_ARBEITSAUFTRAG_
Entnehmen Sie dem Auszug zum Zuckerrübenlieferrecht wörtlich den Abschnitt zwischen „- Die an den“ und „bewertetes Lieferrecht besaß.“, beide Stellen eingeschlossen.

━━━ TEXTAUSZUG

Entscheidungsstichwort (Thema)
An den Betrieb gebundenes Zuckerrübenlieferrecht als immaterielles Wirtschaftsgut
Leitsatz (NV)
- Die an den Betrieb gebundenen Zuckerrübenlieferrechte konnten sich im niedersächsischen Raum vor dem 1. Juli 1970 zu einem immateriellen Wirtschaftsgut nur dann verfestigen, wenn sie bereits einen Marktwert hatten.
- Diese Verfestigung lag jedenfalls vor, als sich Mitte der 70er Jahre für Zuckerrüben deutlich kostengünstigere Anbau- und Erntetechniken durchsetzten, die Zuckerpreise am Weltmarkt nachhaltig über dem EG‐Garantiepreis lagen und zudem die Preise für die Fruchtarten fielen, die typischerweise auf den rübenfähigen Flächen angebaut werden.
- Vom Pauschalwert für den Grund und Boden ist ein Wert für ein solches Lieferrecht nicht abzuspalten, wenn der Rübenanbauer bereit vor dem 1. Juli 1970 aufgrund seiner vertraglichen Beziehungen zu der von ihm belieferten Zuckerfabrik ein übertragbares und am Markt selbständig bewertetes Lieferrecht besaß.
- Es ist wenig wahrscheinlich, dass die seit dem 19. Jahrhundert an Aktien gebundenen Zuckerrübenlieferrechte sich vom Pauschalwert für den Grund und Boden abgespalten haben.
- Die Ermittlung des gemeinen Werts der an den Betrieb gebundenen Zuckerrübenlieferrechte durch die Vervielfältigung von Deckungsbeiträgen ist nur möglich, wenn es keine entsprechenden Marktdaten gibt.
Normenkette
EStG §§ 13-14, 16, 55; BewG §§ 9, 13 Abs. 2-3
Verfahrensgang
Tatbestand
Die Kläger und Revisionsbeklagten (Kläger) betrieben in Form einer Gesellschaft des bürgerlichen Rechts (GbR) eine Land- und Forstwirtschaft und bezogen Einkünfte i.S. von § 13 des Einkommensteuergesetzes (EStG). Mit Vertrag vom 29. Januar 1987 verpachteten sie die Ackerflächen (rd. 21,7 ha) und die Hofstelle an einen anderen Landwirt. Außerdem gewährten sie dem Pächter unentgeltlich das auf den eigenen Flächen ruhende Zuckerrübenlieferrecht (2 110 dt). Zum 1. April 1987 erklärten die Kläger die Aufgabe ihres Betriebes und überführten die Wirtschaftsgüter ins Privatvermögen. Den Aufgabegewinn ermittelten sie mit 36 321 DM; der laufende Gewinn für das Wirtschaftsjahr 1986/87 betrug 89 325 DM.

━━━━━━
━━━ BEREITGESTELLTES MATERIAL

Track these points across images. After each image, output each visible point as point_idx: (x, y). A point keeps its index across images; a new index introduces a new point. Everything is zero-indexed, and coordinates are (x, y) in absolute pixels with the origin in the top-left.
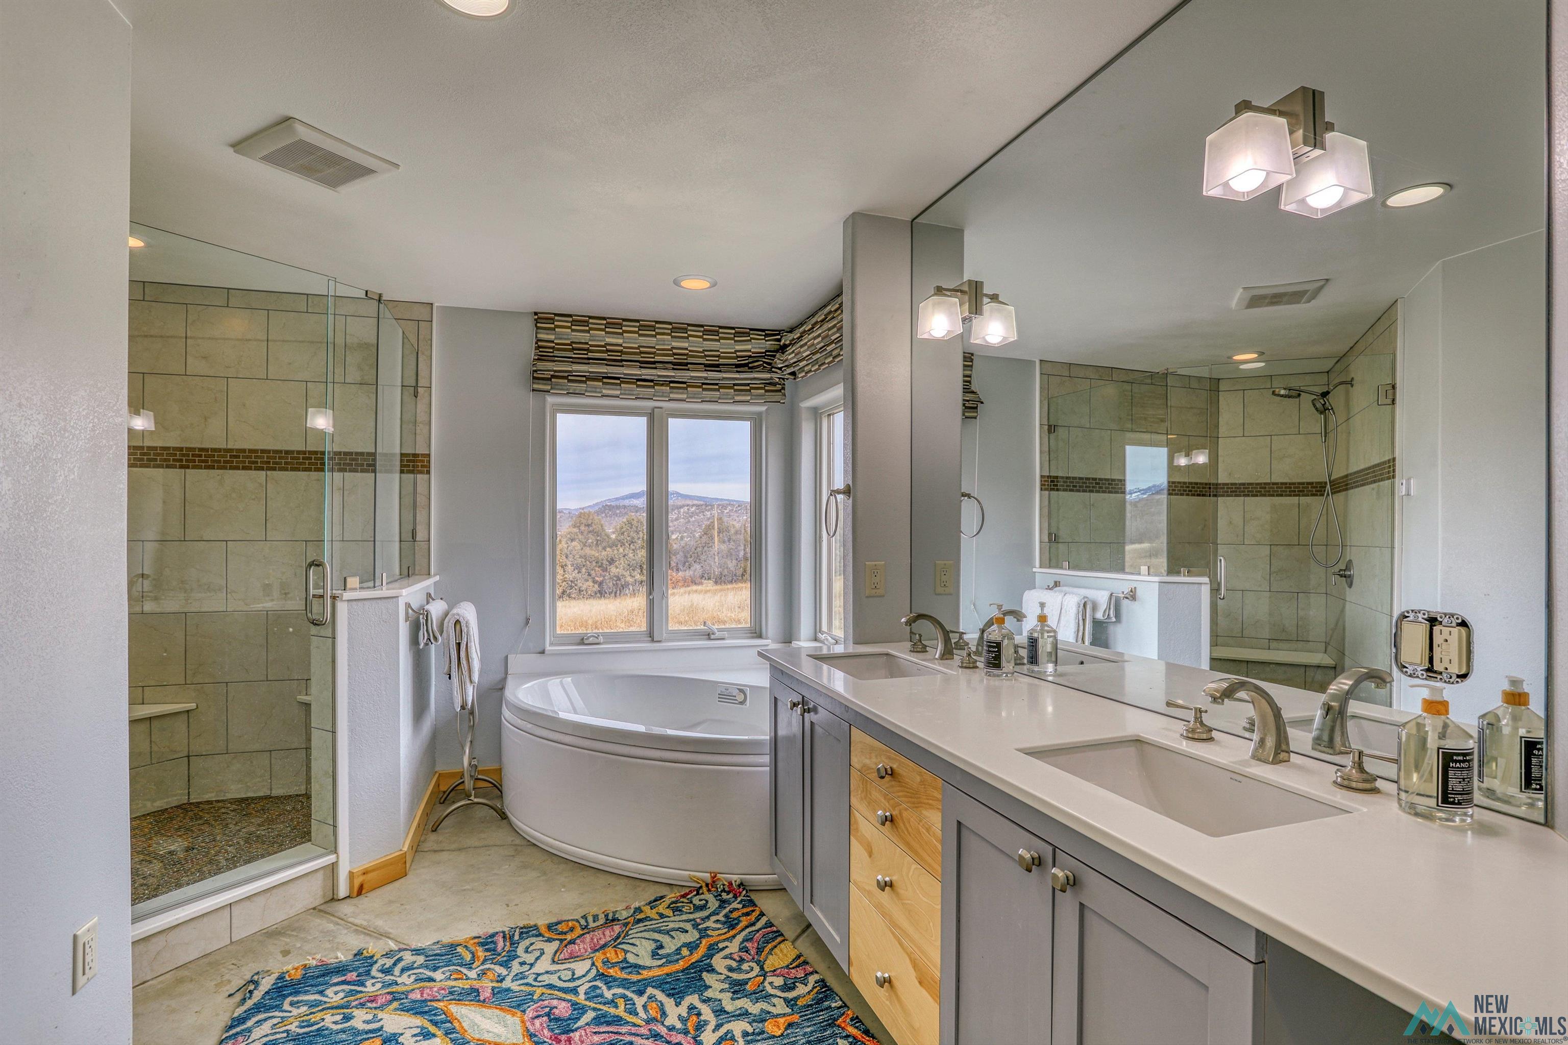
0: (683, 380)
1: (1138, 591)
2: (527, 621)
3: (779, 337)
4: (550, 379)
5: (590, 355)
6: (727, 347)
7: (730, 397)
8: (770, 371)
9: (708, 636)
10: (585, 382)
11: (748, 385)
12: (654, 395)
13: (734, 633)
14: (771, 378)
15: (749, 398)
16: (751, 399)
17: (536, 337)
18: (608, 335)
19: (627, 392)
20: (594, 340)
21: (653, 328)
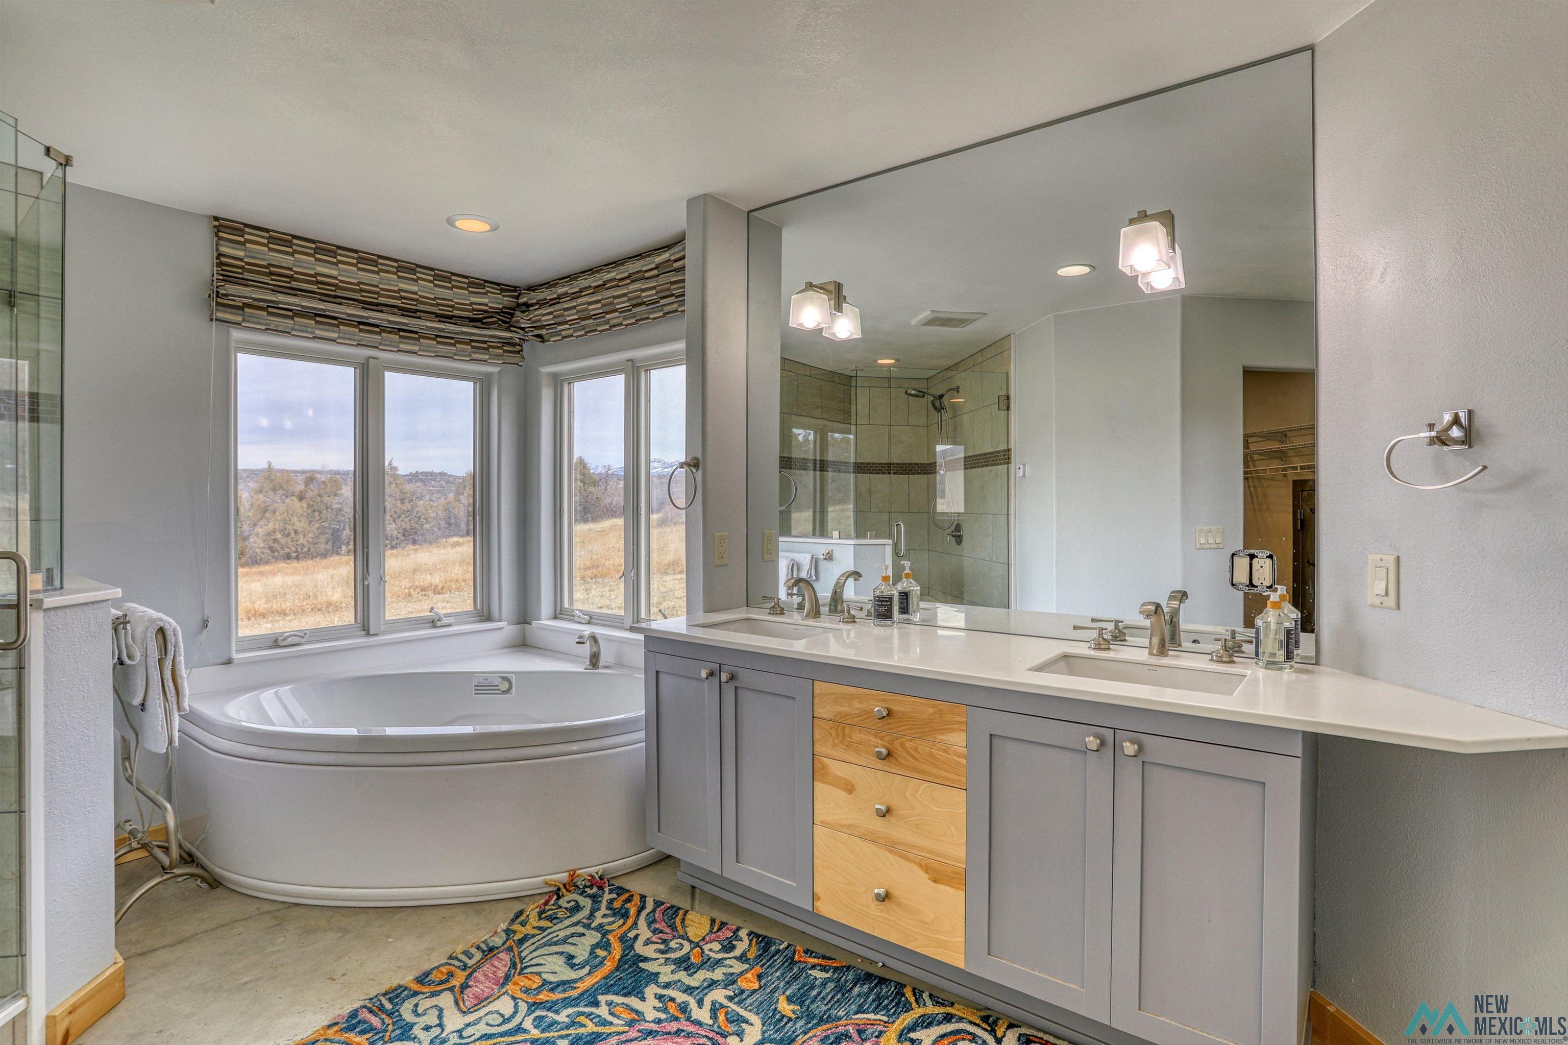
0: (415, 329)
1: (834, 554)
2: (205, 624)
3: (517, 294)
4: (241, 308)
5: (294, 284)
6: (461, 297)
7: (467, 353)
8: (508, 329)
9: (433, 623)
10: (292, 318)
11: (485, 342)
12: (380, 344)
13: (461, 617)
14: (511, 338)
15: (487, 357)
16: (490, 359)
17: (217, 250)
18: (318, 263)
19: (347, 336)
20: (301, 267)
21: (376, 264)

━━━━━━

_ANTWORTFELD_
- Die an den Betrieb gebundenen Zuckerrübenlieferrechte konnten sich im niedersächsischen Raum vor dem 1. Juli 1970 zu einem immateriellen Wirtschaftsgut nur dann verfestigen, wenn sie bereits einen Marktwert hatten.
- Diese Verfestigung lag jedenfalls vor, als sich Mitte der 70er Jahre für Zuckerrüben deutlich kostengünstigere Anbau- und Erntetechniken durchsetzten, die Zuckerpreise am Weltmarkt nachhaltig über dem EG‐Garantiepreis lagen und zudem die Preise für die Fruchtarten fielen, die typischerweise auf den rübenfähigen Flächen angebaut werden.
- Vom Pauschalwert für den Grund und Boden ist ein Wert für ein solches Lieferrecht nicht abzuspalten, wenn der Rübenanbauer bereit vor dem 1. Juli 1970 aufgrund seiner vertraglichen Beziehungen zu der von ihm belieferten Zuckerfabrik ein übertragbares und am Markt selbständig bewertetes Lieferrecht besaß.